One interesting question is how the rich will use these privileges to show off their status. Fashions mutating daily? Showing off their generosity by leaking plans to make the life of the technopeasantry less of a drudge?

As for the rest of us, we're going to be controlled by those who feed and maintain the 3-d scanners and 3-d printers. This will be the printer business model scaled up to cover a society.

One thing that's missing from current 3-d printers (AFAIK) is any way to recycle their products, and I'm *hoping* (hint, hint) that recyclability will be a fundamental feature built into these things in the future. I would be happy if there was a shredder that I could feed stuff back into that would recycle the feedstock for 3-d printers, but I suspect that the waste management companies will want a piece of that sector.

Finally, to top off this dystopia, it will always be cheaper to employ people to create things where it's simply too expensive to create a machine to do it. One good place for this is one-off documents where large copy numbers are free anyway: bureaucratic reports and similar, in other words. Law, too. Oh goody.


85:

heteromeles @ #84: "One thing that's missing from current 3-d printers (AFAIK) is any way to recycle their products, and I'm *hoping* (hint, hint) that recyclability will be a fundamental feature built into these things in the future."

It's theoretically possible for some of the FDM (Fused Deposition Modeling) and SLS (Selective Laser Sintering) machines, though AFAIK no commercial entities do so. My bet is they'd probably refuse to honor the warranty if you used unauthorized goop in the machines, too...

The FDM machine we have at work (.007" resolution max, BTW, I got that wrong in my comment #76) uses big cassettes of extruded round ABS plastic of a certain diameter. As ABS is a thermoplastic, it can be reground, remelted, and re-extruded to make more feedstock for the machine. You'd have to play with it to see how much regrind percentage the machine will tolerate, and/or how many times you can regrind the same stock before it quits extruding right and/or gets too much burnt bits/foreign material in it.

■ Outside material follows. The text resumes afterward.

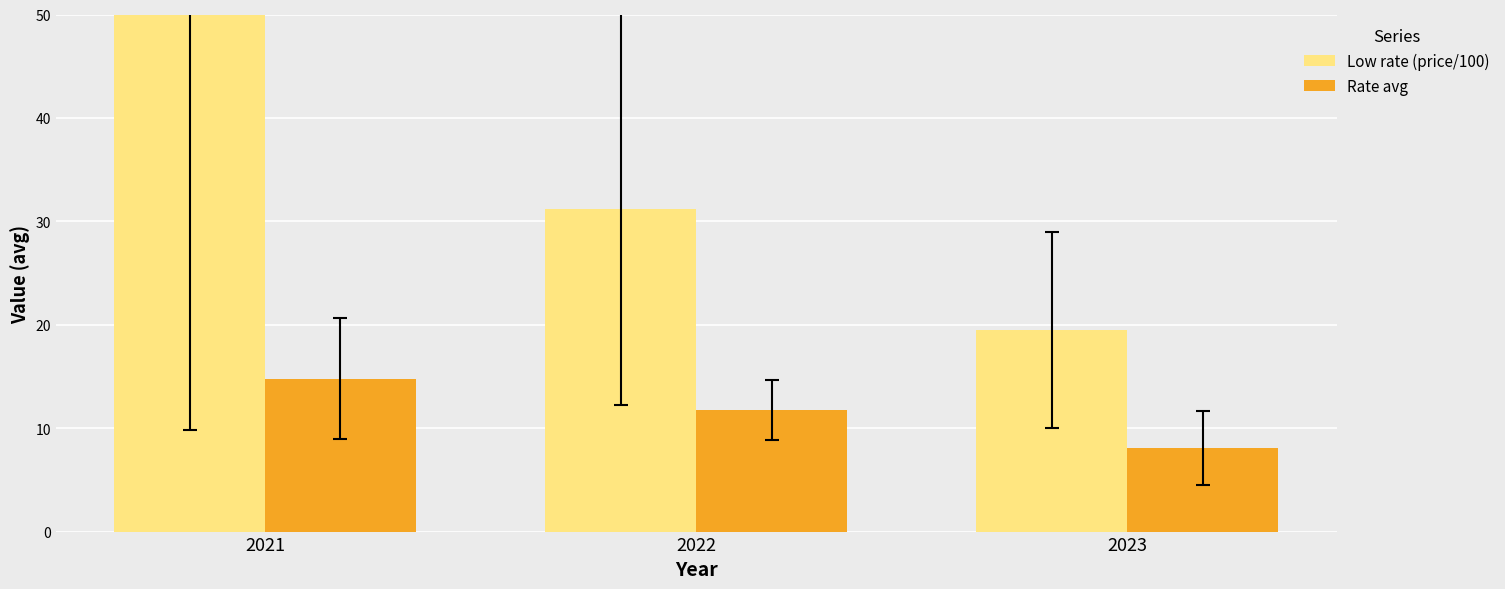

How many bars are there in each group?

2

SLS machines use powdered metal, so you could again theoretically re-powder the reject parts. Good luck getting the particle size correct, though.

There's at least one technology commercially available that has a home-grown "refill" mix available: http://www.boingboing.net/2009/04/09/homemade-3d-printer.html

Appropriately for that last link, I think Cory Doctorow has a short story or few that involve 3D printers kept repaired and fed by the users, as the companies that made them are either gone, bankrupt, not-helpful and/or very expensive.

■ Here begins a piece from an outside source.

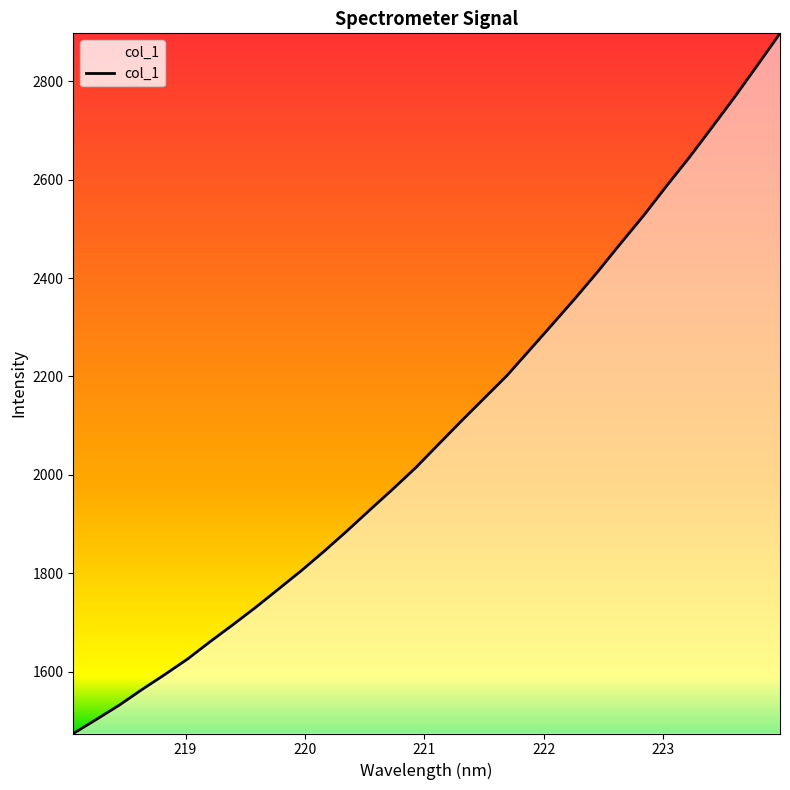

What is the minimum value shown in the chart?

1474.7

Then, of course, there's all the DIY 3D printer stuff going on all over the web. If you use, say, sugar (search "Candyfab"), you can probably fairly easily recycle the used stuff, even if you have to re-dissolve, filter, re-crystallize and then regrind it to get the right particle size. Or just use cheap feedstock.

All of the SL (StereoLithography) machines I know of - the more common type of rapid prototype machine available today - use a UV laser to cure a liquid polymer. This stuff can't be re-melted, so no easy recycle.

Oh, and Simon Bradshaw @ #82: That's interesting, thanks! I've no idea what the true status is here in the US, other than general "look and feel" lawsuit stuff I hear about. IANAL, etc.